One person pondering a formal complaint about this wrote to Mediawatch to say:

The article seems to be about little more than ridiculing a person having a distressing episode - or mental breakdown in public.  It’s not a sight a reasonable person would enjoy watching, but with phrases such as 'epic breakdown' and 'threw a tantrum,' it seems to encourage ridicule of this woman's distress”. Where is the self-respect among the media?

Former New Zealand Herald editor-in-chief Gavin Ellis told Mediawatch editors should demonstrate that they won’t show some things just because they can. If they don't, he said, they need to be prompted.

"Where there's a mental problem involved, what is the public interest in running it? Probably none. As clickbait? Absolutely. I don't want to see the creation of a 'complaints climate' but there is a role to be played by individuals who genuinely believe that levels of decency and propriety have been breached," said Gavin Ellis.
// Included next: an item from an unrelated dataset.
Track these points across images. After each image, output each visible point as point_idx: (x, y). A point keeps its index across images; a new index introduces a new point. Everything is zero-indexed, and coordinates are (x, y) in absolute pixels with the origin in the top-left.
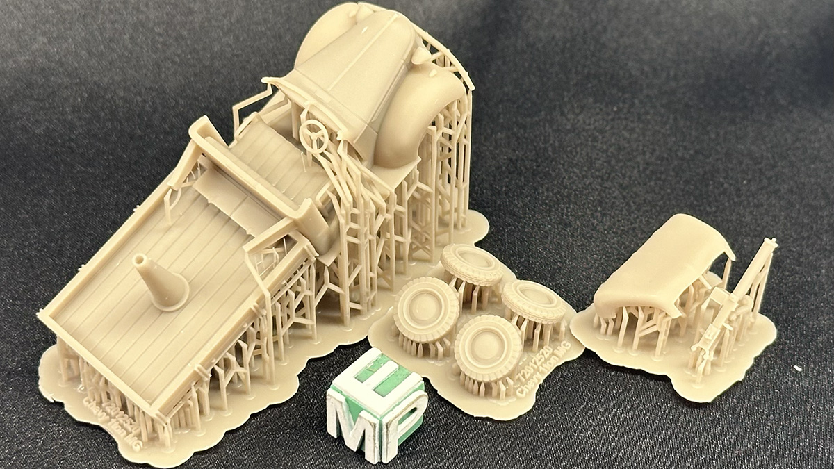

One outfit that encourages people to complain is the Mental Health Foundation. It sends what it believes to be discriminatory media coverage to members of a Stigma Media Watch group and it website hosts a fill-in-the-blanks letter members can use.

Mental Health Foundation chief executive Judi Clements told Mediawatch it's had some success, but she deines they are telling the media what to do.

"We're trying to work with them. We're not trying to make editors uncomfortable," says Judi Clements. "We are working for soicial change.We actually get reassuring responses from the media".